- Landmark coordinate records

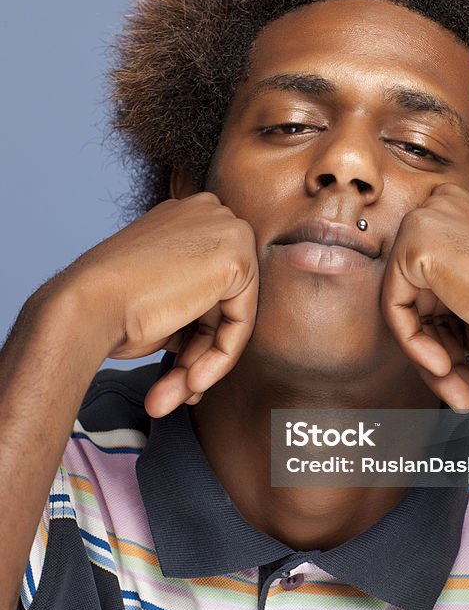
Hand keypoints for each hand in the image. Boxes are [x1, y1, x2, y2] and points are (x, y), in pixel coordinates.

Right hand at [58, 193, 257, 416]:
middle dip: (199, 352)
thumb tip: (212, 347)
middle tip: (174, 392)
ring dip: (201, 363)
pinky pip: (241, 321)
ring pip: (231, 315)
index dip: (192, 335)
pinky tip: (191, 382)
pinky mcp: (238, 255)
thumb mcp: (158, 299)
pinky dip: (220, 357)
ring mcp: (226, 229)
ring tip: (173, 396)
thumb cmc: (108, 307)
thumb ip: (191, 307)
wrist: (86, 306)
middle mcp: (208, 214)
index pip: (206, 285)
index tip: (178, 374)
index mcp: (185, 217)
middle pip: (222, 300)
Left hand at [381, 183, 468, 411]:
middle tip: (460, 388)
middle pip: (414, 293)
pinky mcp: (416, 241)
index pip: (429, 282)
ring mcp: (429, 218)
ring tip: (459, 389)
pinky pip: (394, 306)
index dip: (442, 332)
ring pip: (403, 304)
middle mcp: (444, 208)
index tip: (460, 369)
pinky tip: (446, 367)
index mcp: (463, 216)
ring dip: (428, 356)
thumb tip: (419, 338)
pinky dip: (414, 344)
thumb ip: (441, 307)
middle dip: (435, 347)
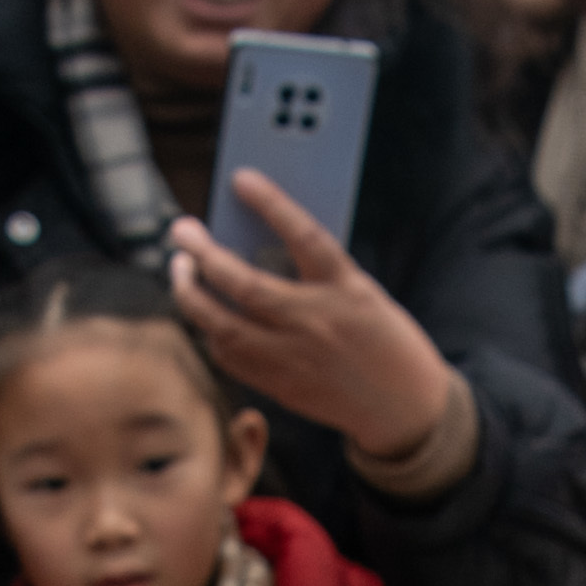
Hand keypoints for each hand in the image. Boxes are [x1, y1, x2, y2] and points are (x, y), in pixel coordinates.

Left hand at [175, 185, 464, 475]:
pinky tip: (204, 313)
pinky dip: (211, 333)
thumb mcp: (363, 294)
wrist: (405, 408)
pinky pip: (231, 357)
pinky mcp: (282, 387)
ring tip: (180, 270)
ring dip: (191, 295)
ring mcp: (295, 359)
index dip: (272, 203)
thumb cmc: (385, 339)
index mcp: (347, 290)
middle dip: (203, 254)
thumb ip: (318, 272)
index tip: (241, 177)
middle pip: (244, 285)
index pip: (304, 236)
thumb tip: (256, 244)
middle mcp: (317, 323)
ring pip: (223, 326)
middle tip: (181, 231)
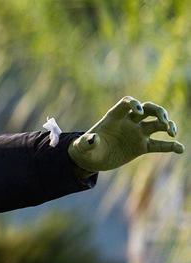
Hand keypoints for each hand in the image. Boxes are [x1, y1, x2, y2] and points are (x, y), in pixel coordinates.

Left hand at [69, 96, 183, 172]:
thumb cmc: (85, 149)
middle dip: (158, 111)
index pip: (127, 103)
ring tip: (172, 133)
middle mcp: (128, 122)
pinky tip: (181, 149)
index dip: (134, 104)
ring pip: (157, 124)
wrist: (91, 159)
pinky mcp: (142, 147)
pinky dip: (171, 146)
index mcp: (114, 117)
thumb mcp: (82, 147)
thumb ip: (86, 142)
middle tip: (164, 121)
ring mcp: (137, 134)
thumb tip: (93, 138)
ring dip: (168, 125)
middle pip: (148, 109)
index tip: (138, 111)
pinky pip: (160, 145)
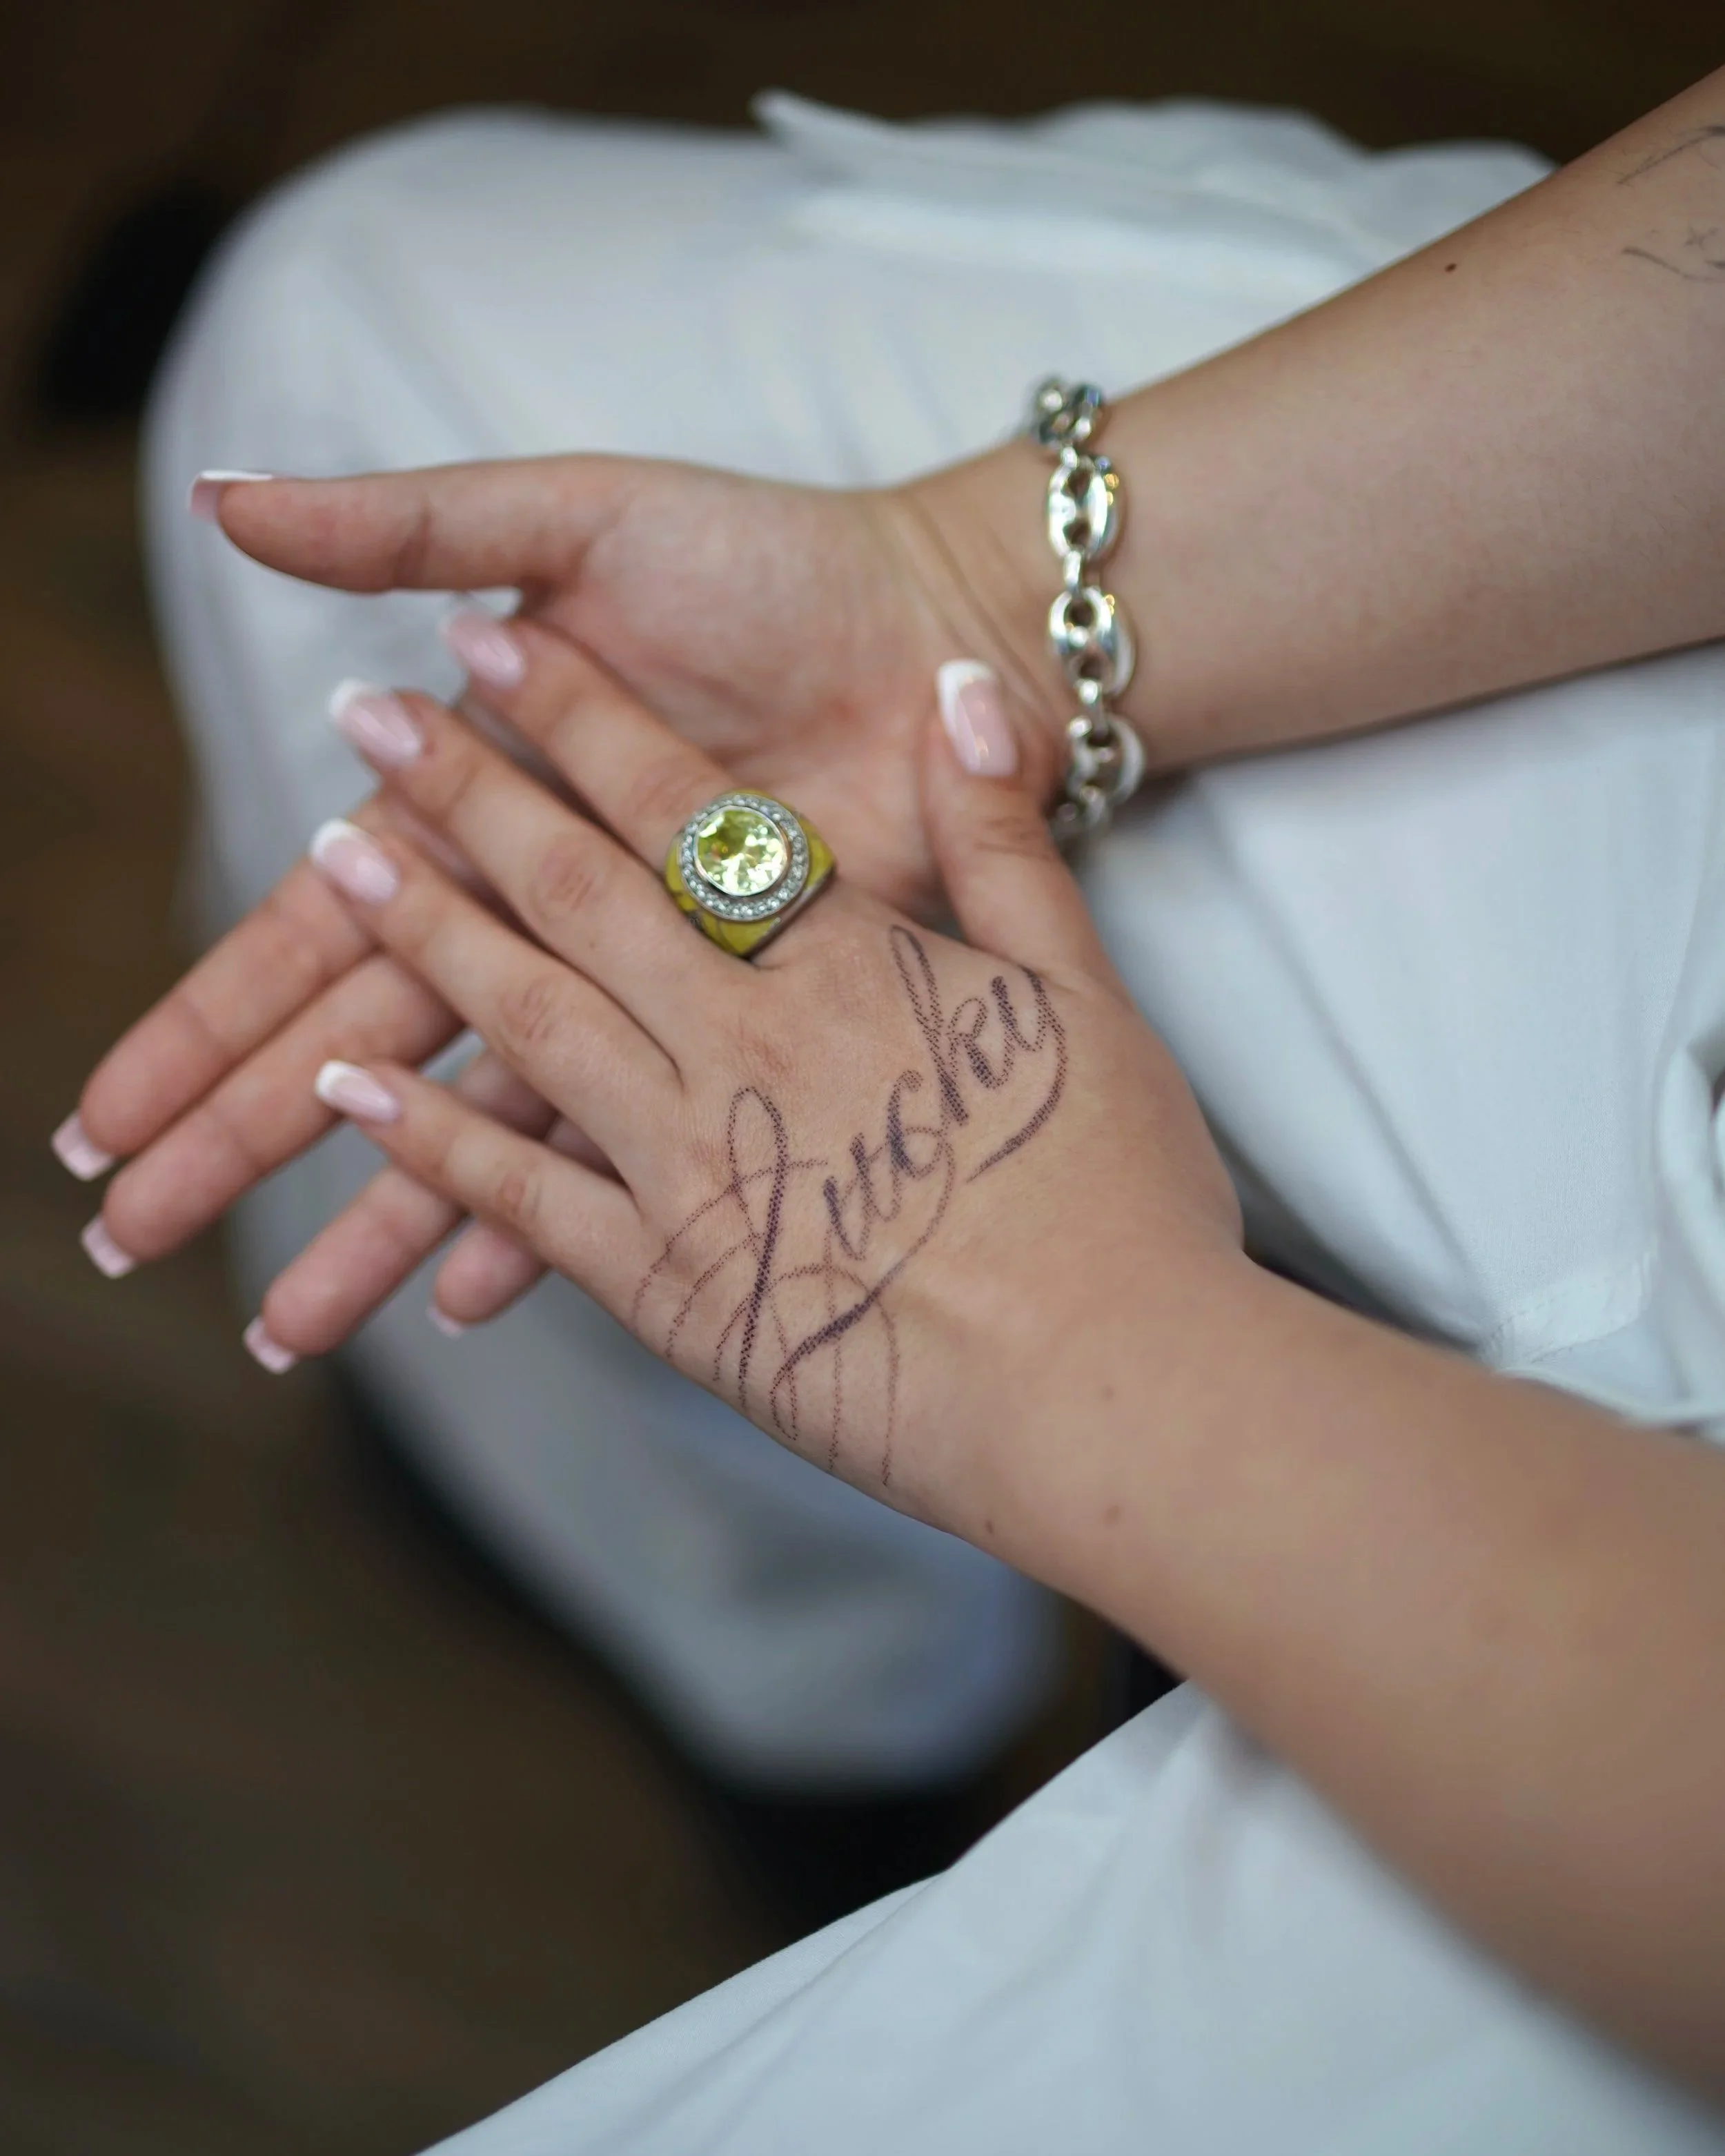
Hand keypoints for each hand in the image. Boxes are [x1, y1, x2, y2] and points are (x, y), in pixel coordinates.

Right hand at [63, 452, 1061, 1340]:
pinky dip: (549, 1219)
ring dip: (376, 1223)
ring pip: (472, 1127)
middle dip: (240, 1143)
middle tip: (130, 1235)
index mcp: (474, 811)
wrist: (933, 626)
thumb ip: (404, 527)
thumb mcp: (569, 518)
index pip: (303, 938)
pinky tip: (464, 1298)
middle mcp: (534, 917)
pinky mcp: (728, 1027)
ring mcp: (629, 987)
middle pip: (355, 1053)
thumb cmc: (759, 565)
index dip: (200, 1025)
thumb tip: (223, 501)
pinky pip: (627, 1145)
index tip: (104, 1117)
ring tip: (287, 1329)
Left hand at [235, 614, 1238, 1522]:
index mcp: (849, 968)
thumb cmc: (1122, 1199)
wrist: (1106, 1392)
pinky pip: (524, 1197)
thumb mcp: (1087, 995)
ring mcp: (693, 1165)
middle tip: (368, 711)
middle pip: (579, 894)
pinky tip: (355, 1091)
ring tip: (334, 854)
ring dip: (424, 930)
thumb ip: (1004, 843)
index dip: (585, 716)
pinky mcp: (668, 1286)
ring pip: (528, 1020)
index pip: (690, 811)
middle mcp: (746, 1045)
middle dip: (468, 791)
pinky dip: (430, 1143)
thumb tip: (962, 692)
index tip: (494, 640)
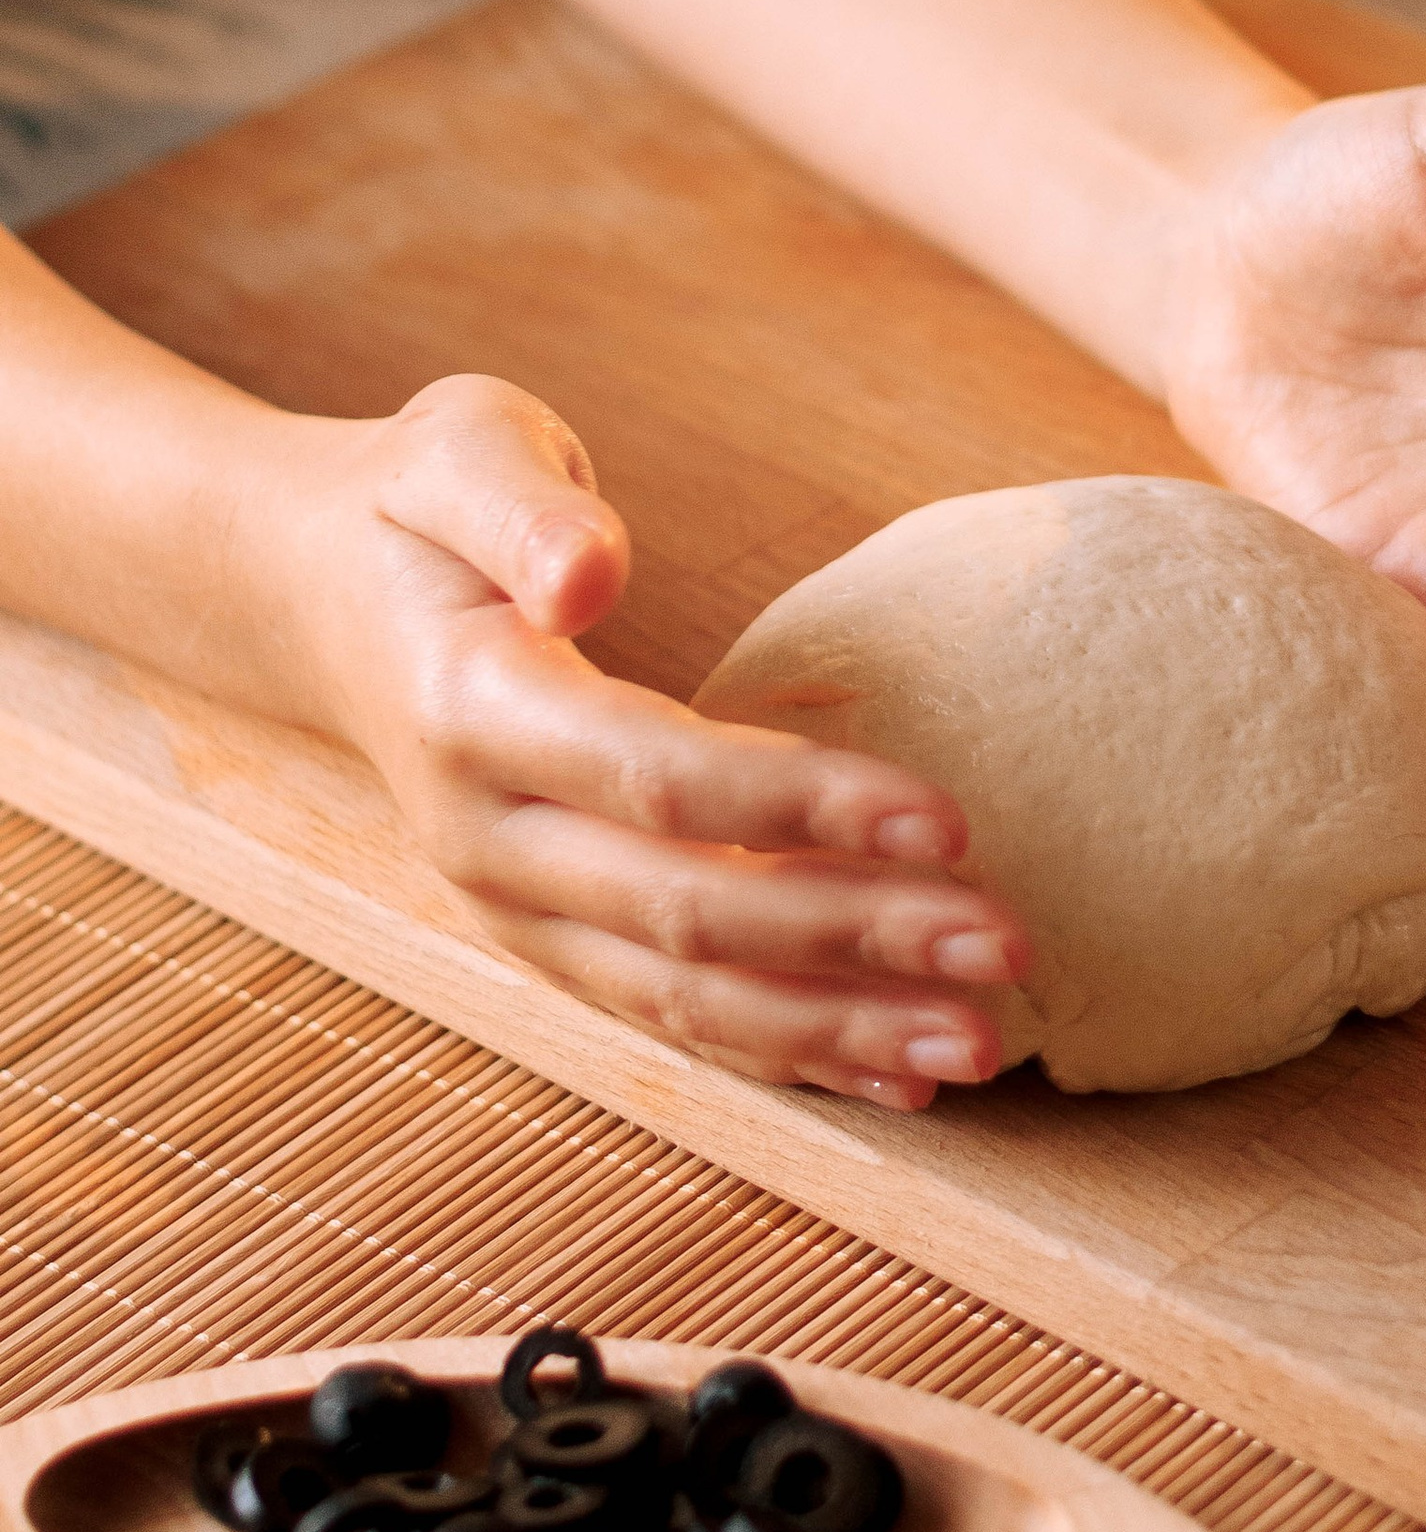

- Your instructions
Whenever the word "hand" occurs in a line above, copy that line.

- Solution below
Hand keypoints for each hand in the image. Boxes are [x1, y1, x2, y2] and points are (x, y), in pixel coordinates.
Right hand at [58, 193, 257, 416]:
Left hand at [381, 183, 468, 411]:
Hand keypoints for each hand in the image. Boxes are [x1, y1, x2, y2] and points are (x, y), in pixel coordinates.
Left hand at [175, 185, 464, 475]:
Hand keypoints for each hand in the image. Boxes are [x1, y1, x2, y2] and points are (x, y), in pixel coordinates.
Left hand at [69, 96, 183, 172]:
Hand keypoints for each hand in the image. Boxes are [x1, y1, x2, y2] and points are (x, y), in pixel coordinates.
Right hand at [63, 452, 1061, 1340]:
Left hand at [235, 614, 1238, 1522]:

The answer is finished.